Manifestation à 14 heures

Après une journée d'action qui a mobilisé jeudi un enseignant sur cinq, selon les chiffres du ministère de l'Éducation, les syndicats Snes-FSU (principal syndicat dans les collèges et les lycées), CGT et SUD ont appelé à une nouvelle grève pour défendre les salaires et s'opposer à la politique éducative au collège.
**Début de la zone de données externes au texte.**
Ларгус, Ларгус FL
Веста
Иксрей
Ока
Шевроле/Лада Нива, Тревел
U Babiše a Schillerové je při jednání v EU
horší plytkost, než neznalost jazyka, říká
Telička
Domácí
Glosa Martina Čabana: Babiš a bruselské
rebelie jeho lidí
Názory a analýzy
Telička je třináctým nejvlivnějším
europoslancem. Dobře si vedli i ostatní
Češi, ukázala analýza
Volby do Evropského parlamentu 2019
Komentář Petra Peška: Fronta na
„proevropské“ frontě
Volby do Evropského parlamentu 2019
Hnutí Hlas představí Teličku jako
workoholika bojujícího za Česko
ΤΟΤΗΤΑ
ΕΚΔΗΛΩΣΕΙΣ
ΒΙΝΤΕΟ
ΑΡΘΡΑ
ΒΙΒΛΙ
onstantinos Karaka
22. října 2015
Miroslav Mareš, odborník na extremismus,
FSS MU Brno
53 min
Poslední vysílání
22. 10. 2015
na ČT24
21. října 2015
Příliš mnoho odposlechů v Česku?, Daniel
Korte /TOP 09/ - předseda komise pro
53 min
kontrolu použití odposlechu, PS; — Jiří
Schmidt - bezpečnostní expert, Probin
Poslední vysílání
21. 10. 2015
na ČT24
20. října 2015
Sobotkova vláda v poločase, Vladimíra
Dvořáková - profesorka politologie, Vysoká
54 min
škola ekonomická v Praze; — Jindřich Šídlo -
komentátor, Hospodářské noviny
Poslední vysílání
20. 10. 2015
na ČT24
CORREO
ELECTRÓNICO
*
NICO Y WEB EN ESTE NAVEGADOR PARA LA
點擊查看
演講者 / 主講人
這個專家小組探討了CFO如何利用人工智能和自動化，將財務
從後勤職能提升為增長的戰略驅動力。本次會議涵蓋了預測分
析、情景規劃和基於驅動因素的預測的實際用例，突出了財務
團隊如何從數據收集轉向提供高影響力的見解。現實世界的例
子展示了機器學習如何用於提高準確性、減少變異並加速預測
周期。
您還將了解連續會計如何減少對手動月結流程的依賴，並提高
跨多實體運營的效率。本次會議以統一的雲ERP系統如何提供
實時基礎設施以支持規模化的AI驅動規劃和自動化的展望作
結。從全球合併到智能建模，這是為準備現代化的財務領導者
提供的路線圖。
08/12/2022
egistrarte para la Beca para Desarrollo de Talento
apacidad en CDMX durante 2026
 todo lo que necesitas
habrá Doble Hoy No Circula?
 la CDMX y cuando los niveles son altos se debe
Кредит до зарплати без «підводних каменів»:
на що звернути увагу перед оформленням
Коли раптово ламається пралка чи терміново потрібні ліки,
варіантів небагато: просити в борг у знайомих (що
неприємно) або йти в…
Une manifestation est prévue à 14H00 à Paris, au départ de la place de la Sorbonne (5e arrondissement), en direction du ministère de l'Éducation.

Dans le viseur des syndicats: l'application pour l'année scolaire prochaine des réformes du «choc des savoirs», annoncées par Gabriel Attal lorsqu'il était ministre de l'Éducation - avant son départ à Matignon - pour relever le niveau des élèves, et notamment la mise en place des groupes de niveau en français et en mathématiques en classes de 6e et 5e.

Les textes officiels mettant en place ces groupes de niveau au collège seront présentés jeudi au Conseil supérieur de l'Éducation (CSE, instance consultative rassemblant la communauté éducative). Plus largement, les syndicats Sud Éducation, Unsa Éducation, FSU, Sgen-CFDT et CGT Educ'action ont appelé à une «semaine d'actions du 5 au 9 février» pour «défendre l'école publique, exiger l'ouverture de discussions immédiates sur les salaires ainsi que l'abandon des mesures ’’chocs des savoirs’’».

L'avenir d'Amélie Oudéa-Castéra tient à un fil

Confrontée à des polémiques à répétition depuis sa nomination le 11 janvier, Amélie Oudéa-Castéra devra aussi répondre mardi aux questions des députés de la commission des Affaires culturelles et de l'Éducation de l'Assemblée nationale sur son action, lors d'une audition à 16H30. L'exécutif s'apprête à nommer cette semaine une nouvelle liste de ministres délégués et secrétaires d'État qui compléteront les 14 ministres déjà en exercice, et l'avenir du maintien d'Amélie Oudéa-Castéra rue de Grenelle tient à un fil.

La ministre «a la confiance» d'Emmanuel Macron et de Gabriel Attal, a assuré dimanche la ministre chargée des Relations avec le Parlement, Marie Lebec. Mais le maintien à son poste interroge au sommet de l'État. Au Parlement, «la grande majorité des députés (Renaissance) l'ont lâchée et pensent que c'est fini», rapporte un élu du parti présidentiel, mais «la psychologie» du président sur ce sujet reste «insondable».